### Data shown
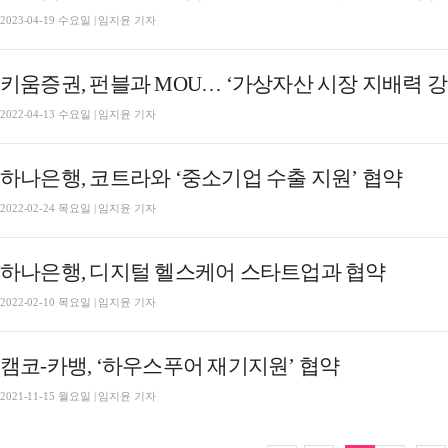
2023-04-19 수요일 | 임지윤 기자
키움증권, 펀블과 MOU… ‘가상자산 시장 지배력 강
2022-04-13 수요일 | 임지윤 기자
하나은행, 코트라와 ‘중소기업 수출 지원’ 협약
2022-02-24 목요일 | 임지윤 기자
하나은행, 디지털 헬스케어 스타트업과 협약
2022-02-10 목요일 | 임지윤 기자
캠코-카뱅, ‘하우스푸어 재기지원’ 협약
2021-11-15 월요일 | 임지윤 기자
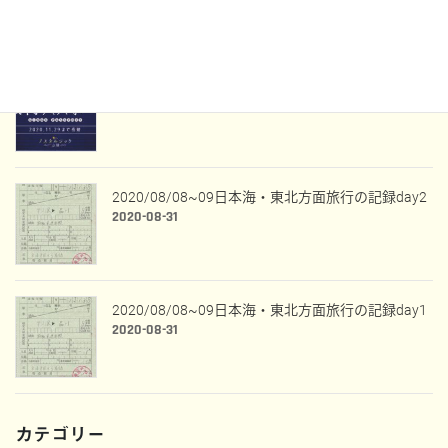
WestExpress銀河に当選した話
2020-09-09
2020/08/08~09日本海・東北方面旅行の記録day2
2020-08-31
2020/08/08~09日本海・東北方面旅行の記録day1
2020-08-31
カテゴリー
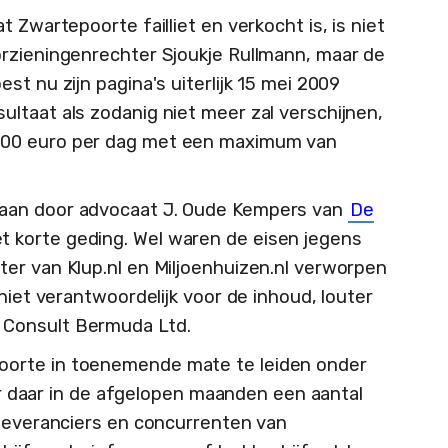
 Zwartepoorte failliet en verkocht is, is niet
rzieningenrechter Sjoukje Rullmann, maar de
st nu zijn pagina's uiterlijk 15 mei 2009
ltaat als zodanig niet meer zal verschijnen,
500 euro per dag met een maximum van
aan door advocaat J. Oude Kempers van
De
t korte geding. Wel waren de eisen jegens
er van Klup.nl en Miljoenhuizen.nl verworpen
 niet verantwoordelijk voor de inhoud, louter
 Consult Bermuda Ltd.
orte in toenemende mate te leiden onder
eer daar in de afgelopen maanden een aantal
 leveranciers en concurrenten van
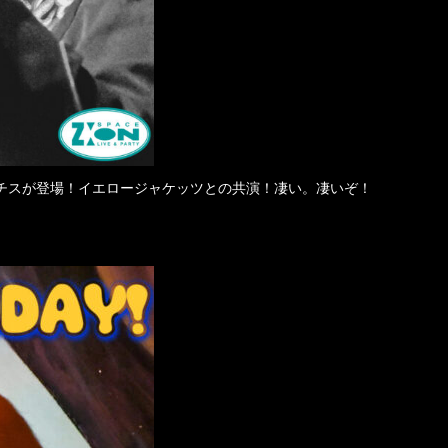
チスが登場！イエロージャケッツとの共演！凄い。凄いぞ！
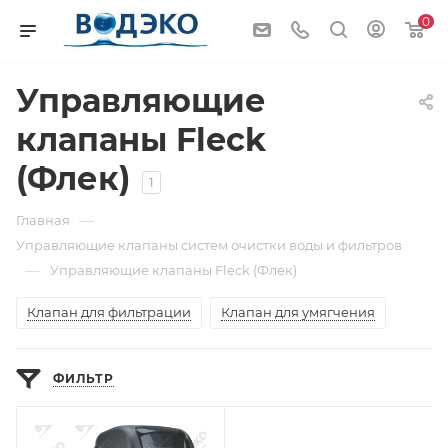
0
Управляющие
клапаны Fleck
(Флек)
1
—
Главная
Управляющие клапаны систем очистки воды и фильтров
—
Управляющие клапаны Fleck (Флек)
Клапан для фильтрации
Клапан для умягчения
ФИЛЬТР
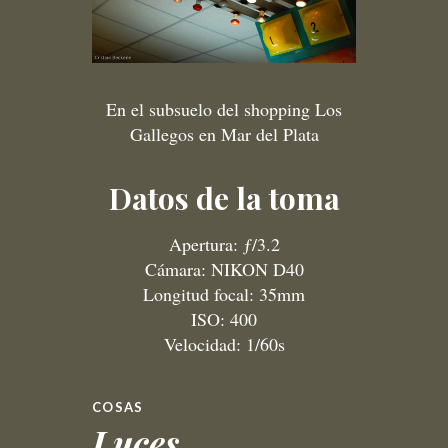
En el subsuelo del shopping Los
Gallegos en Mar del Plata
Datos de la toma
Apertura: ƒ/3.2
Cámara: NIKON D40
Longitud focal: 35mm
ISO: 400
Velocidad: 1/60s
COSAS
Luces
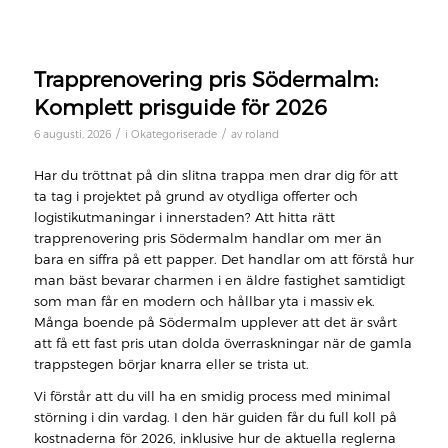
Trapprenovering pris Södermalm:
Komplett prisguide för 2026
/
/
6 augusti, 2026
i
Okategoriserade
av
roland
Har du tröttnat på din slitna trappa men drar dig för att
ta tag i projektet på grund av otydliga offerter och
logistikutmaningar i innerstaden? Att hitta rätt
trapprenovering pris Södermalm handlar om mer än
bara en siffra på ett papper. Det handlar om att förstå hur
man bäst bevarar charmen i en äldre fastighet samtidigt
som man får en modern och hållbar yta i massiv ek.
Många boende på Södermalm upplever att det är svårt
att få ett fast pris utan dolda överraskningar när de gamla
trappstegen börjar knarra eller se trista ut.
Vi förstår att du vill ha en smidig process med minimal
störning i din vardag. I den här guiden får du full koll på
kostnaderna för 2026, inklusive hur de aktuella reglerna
######
Exercise aim => Write the data out again exactly, but without its images.

Reply to the exercise =>
2023-04-19 수요일 | 임지윤 기자
키움증권, 펀블과 MOU… ‘가상자산 시장 지배력 강
2022-04-13 수요일 | 임지윤 기자
하나은행, 코트라와 ‘중소기업 수출 지원’ 협약
2022-02-24 목요일 | 임지윤 기자
하나은행, 디지털 헬스케어 스타트업과 협약
2022-02-10 목요일 | 임지윤 기자
캠코-카뱅, ‘하우스푸어 재기지원’ 협약
2021-11-15 월요일 | 임지윤 기자
WestExpress銀河に当選した話
2020-09-09
2020/08/08~09日本海・東北方面旅行の記録day2
2020-08-31
2020/08/08~09日本海・東北方面旅行の記録day1
2020-08-31
カテゴリー
 Zwartepoorte failliet en verkocht is, is niet
rzieningenrechter Sjoukje Rullmann, maar de
st nu zijn pagina's uiterlijk 15 mei 2009
ltaat als zodanig niet meer zal verschijnen,
500 euro per dag met een maximum van
aan door advocaat J. Oude Kempers van
De
t korte geding. Wel waren de eisen jegens
er van Klup.nl en Miljoenhuizen.nl verworpen
 niet verantwoordelijk voor de inhoud, louter
 Consult Bermuda Ltd.
orte in toenemende mate te leiden onder
eer daar in de afgelopen maanden een aantal
 leveranciers en concurrenten van
チスが登場！イエロージャケッツとの共演！凄い。凄いぞ！
0
Управляющие
клапаны Fleck
(Флек)
1
—
Главная
Управляющие клапаны систем очистки воды и фильтров
—
Управляющие клапаны Fleck (Флек)
Клапан для фильтрации
Клапан для умягчения
ФИЛЬТР
En el subsuelo del shopping Los
Gallegos en Mar del Plata
Datos de la toma
Apertura: ƒ/3.2
Cámara: NIKON D40
Longitud focal: 35mm
ISO: 400
Velocidad: 1/60s
COSAS
Luces
Trapprenovering pris Södermalm:
Komplett prisguide för 2026
/
/
6 augusti, 2026
i
Okategoriserade
av
roland
Har du tröttnat på din slitna trappa men drar dig för att
ta tag i projektet på grund av otydliga offerter och
logistikutmaningar i innerstaden? Att hitta rätt
trapprenovering pris Södermalm handlar om mer än
bara en siffra på ett papper. Det handlar om att förstå hur
man bäst bevarar charmen i en äldre fastighet samtidigt
som man får en modern och hållbar yta i massiv ek.
Många boende på Södermalm upplever att det är svårt
att få ett fast pris utan dolda överraskningar när de gamla
trappstegen börjar knarra eller se trista ut.
Vi förstår att du vill ha en smidig process med minimal
störning i din vardag. I den här guiden får du full koll på
kostnaderna för 2026, inklusive hur de aktuella reglerna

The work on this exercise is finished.